ER berharap kepada Ketua LSM LAKI Azwar Anas agar aparat hukum dapat memproses kasus tersebut dan menjatuhkan hukuman yang setimpal kepada korban. Sebab kekhawatirannya akibat dampak dari perlakuan LGBT terhadap bocah kelas 3 SD ini, mendominasi kondisi psikis korban dan perkembangan mentalnya di masa depan.

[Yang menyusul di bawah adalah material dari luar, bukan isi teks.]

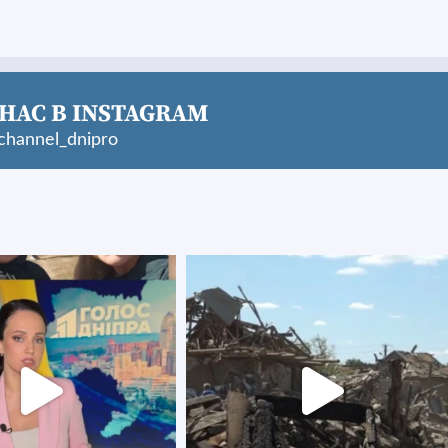
НАС В INSTAGRAM
hannel_dnipro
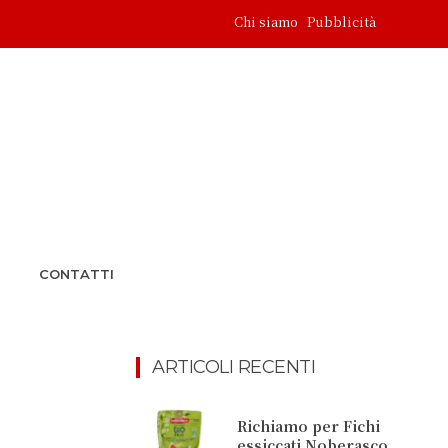
Chi siamo
Pubblicità
CONTATTI
ARTICOLI RECENTI
Richiamo per Fichi
essiccati Noberasco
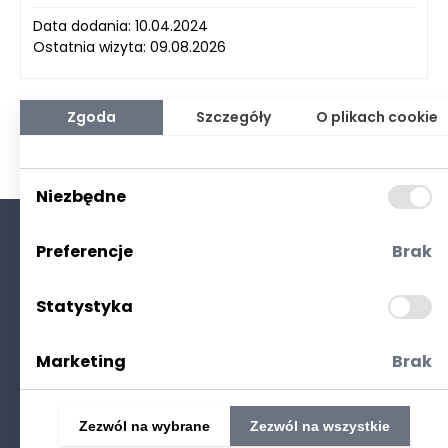
Data dodania: 10.04.2024
Ostatnia wizyta: 09.08.2026
Zgoda
Szczegóły
O plikach cookie
Niezbędne
Preferencje
Brak
O nas
Kontakt
Statystyka
Polityka prywatności
(RODO. Cookies)
Marketing
Brak
Zezwól na wybrane
Zezwól na wszystkie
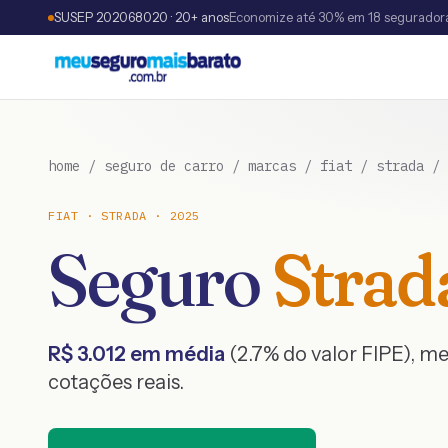
SUSEP 202068020 · 20+ anos
Economize até 30% em 18 segurador
home
/
seguro de carro
/
marcas
/
fiat
/
strada
/
FIAT
·
STRADA
·
2025
Seguro
Strad
R$
3.012
em média
(
2.7
% do valor FIPE), m
cotações reais.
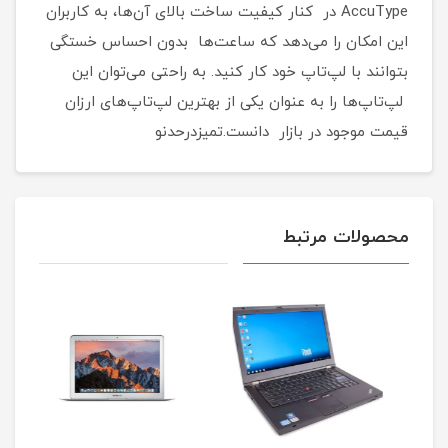
AccuType در کنار کیفیت ساخت بالای آن‌ها، به کاربران
این امکان را می‌دهد که ساعت‌ها بدون احساس خستگی
بتوانند با لپ‌تاپ خود کار کنید. به راحتی می‌توان این
لپ‌تاپ‌ها را به عنوان یکی از بهترین لپ‌تاپ‌های ارزان
قیمت موجود در بازار دانست.تمیزدرحدنو
محصولات مرتبط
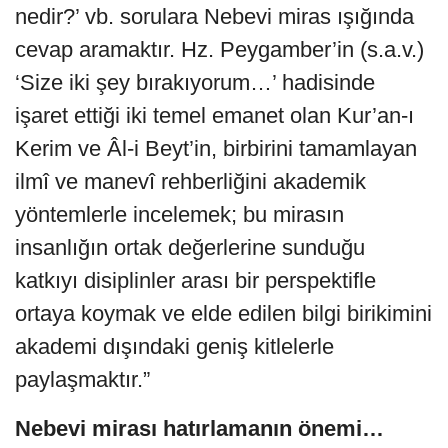
nedir?’ vb. sorulara Nebevi miras ışığında
cevap aramaktır. Hz. Peygamber’in (s.a.v.)
‘Size iki şey bırakıyorum…’ hadisinde
işaret ettiği iki temel emanet olan Kur’an-ı
Kerim ve Âl-i Beyt’in, birbirini tamamlayan
ilmî ve manevî rehberliğini akademik
yöntemlerle incelemek; bu mirasın
insanlığın ortak değerlerine sunduğu
katkıyı disiplinler arası bir perspektifle
ortaya koymak ve elde edilen bilgi birikimini
akademi dışındaki geniş kitlelerle
paylaşmaktır.”
Nebevi mirası hatırlamanın önemi…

LSM LAKI berharap proses hukum berjalan cepat. Karena mengingat bahaya laten virus LGBT berdampak pada kepribadian korban, mempengaruhi kondisi psikis anak apalagi dibawah umur. Menurutnya, salah satu cara efektif mengatasi virus LGBT ini adalah dengan memberikan hukuman yang berat, terlebih bagi pelaku pencabulan lubang dubur anak dibawah umur.
“Yang paling ditakutkan adalah efek domino dari virus LGBT ini. Kita harap aparat hukum berjalan cepat dan sigap memberikan hukuman yang layak, kalau perlu seberat-beratnya. Karena di lain hal, dengan menghukum pelaku dengan seberat-beratnya, berarti kita sudah berusaha mencegah agar virus LGBT ini tidak mudah menular. Karena perbuatan LGBT ini dosanya melampaui batas, jauh lebih berat hukumannya dari pada dosa zina. Pada hukum Islam, zaman Nabi Luth pelaku LGBT itu dibunuh,” geram Anas menanggapi merebaknya virus LGBT yang terus menjalar bahkan menyasar anak dibawah umur.